Since the eighteenth century, the scope of patentable subject matter under the Patent Act has encompassed four categories—“process, machine, manufacture, or composition of matter.”[1] Until recently, these categories were broadly construed to encompass “anything under the sun that is made by man.”[2] In the 1998 State Street Bank decision, the Federal Circuit made it clear that this broad scope of patentable subject matter also includes business methods.[3] In that case, the patented invention related to a method of allowing multiple mutual funds to pool their resources and take advantage of economies of scale.[4] The next year, the Federal Circuit held in AT&T v. Excel
that any process that provides a “useful, concrete, tangible result” is patentable subject matter.[5]
The Board of Patent Appeals and Interferences followed the AT&T holding in Ex Parte Lundgren, which rejected a separate “technological arts” requirement and found that an invention of a method of compensating a business manager based on comparative performance, which did not require the
use of a computer or any specific machinery, was patentable subject matter.[6]

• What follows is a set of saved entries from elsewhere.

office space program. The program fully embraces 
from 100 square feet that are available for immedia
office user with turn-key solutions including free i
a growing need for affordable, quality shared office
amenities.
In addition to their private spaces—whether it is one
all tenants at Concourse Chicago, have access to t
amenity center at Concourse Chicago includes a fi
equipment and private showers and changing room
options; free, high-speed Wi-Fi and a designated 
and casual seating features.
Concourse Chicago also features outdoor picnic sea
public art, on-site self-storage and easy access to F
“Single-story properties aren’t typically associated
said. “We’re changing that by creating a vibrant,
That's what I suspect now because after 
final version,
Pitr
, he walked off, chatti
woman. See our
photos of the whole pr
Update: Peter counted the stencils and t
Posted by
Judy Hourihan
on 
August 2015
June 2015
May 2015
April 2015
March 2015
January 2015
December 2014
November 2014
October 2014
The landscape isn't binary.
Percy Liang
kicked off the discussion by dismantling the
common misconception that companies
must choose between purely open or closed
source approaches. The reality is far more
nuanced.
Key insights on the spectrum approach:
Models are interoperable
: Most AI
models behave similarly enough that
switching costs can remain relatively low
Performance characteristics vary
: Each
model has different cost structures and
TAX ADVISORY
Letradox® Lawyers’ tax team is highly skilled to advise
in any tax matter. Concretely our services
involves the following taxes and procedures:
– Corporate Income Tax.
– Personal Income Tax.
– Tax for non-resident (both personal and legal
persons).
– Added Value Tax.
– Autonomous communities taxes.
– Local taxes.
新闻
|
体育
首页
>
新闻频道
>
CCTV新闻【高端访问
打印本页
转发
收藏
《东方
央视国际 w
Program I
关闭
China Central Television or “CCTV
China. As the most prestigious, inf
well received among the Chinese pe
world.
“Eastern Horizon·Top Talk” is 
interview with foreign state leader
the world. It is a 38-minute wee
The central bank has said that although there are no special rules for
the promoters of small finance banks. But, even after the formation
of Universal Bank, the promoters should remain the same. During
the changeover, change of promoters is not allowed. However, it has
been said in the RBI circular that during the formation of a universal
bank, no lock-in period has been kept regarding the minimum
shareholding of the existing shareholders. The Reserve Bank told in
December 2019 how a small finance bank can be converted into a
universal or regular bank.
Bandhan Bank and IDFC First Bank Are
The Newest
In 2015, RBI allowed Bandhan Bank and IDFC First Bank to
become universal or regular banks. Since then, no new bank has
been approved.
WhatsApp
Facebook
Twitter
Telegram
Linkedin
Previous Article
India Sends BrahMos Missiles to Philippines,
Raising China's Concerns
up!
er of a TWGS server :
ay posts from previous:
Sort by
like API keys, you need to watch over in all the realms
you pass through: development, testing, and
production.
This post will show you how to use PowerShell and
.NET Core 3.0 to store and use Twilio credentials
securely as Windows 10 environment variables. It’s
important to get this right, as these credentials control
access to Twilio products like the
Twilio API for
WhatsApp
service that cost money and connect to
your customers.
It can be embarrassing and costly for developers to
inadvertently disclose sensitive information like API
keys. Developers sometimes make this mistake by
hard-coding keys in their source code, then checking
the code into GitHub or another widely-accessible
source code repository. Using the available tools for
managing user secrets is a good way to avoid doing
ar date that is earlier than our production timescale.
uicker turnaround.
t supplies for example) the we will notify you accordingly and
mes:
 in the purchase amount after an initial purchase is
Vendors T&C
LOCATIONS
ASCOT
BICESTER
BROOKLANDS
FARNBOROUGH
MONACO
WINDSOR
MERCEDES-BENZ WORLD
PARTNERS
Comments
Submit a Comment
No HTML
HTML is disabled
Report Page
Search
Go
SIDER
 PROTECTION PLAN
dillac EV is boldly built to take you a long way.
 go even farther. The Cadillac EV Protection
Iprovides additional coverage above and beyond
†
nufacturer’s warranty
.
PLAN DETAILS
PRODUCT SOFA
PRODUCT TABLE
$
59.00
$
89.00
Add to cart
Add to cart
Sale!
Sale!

Recently, the Federal Circuit issued two opinions that substantially narrow what was previously thought to be within the purview of 35 U.S.C. § 101. The Federal Circuit held that a business method, when not combined with a machine such as a computer, is not patentable, and that a
signal, on its own, is also not patentable. These two decisions create three new conditions for patentability not previously recognized in the case law: a “technological arts” requirement, a “nontransience” requirement, and a “tangibility” requirement.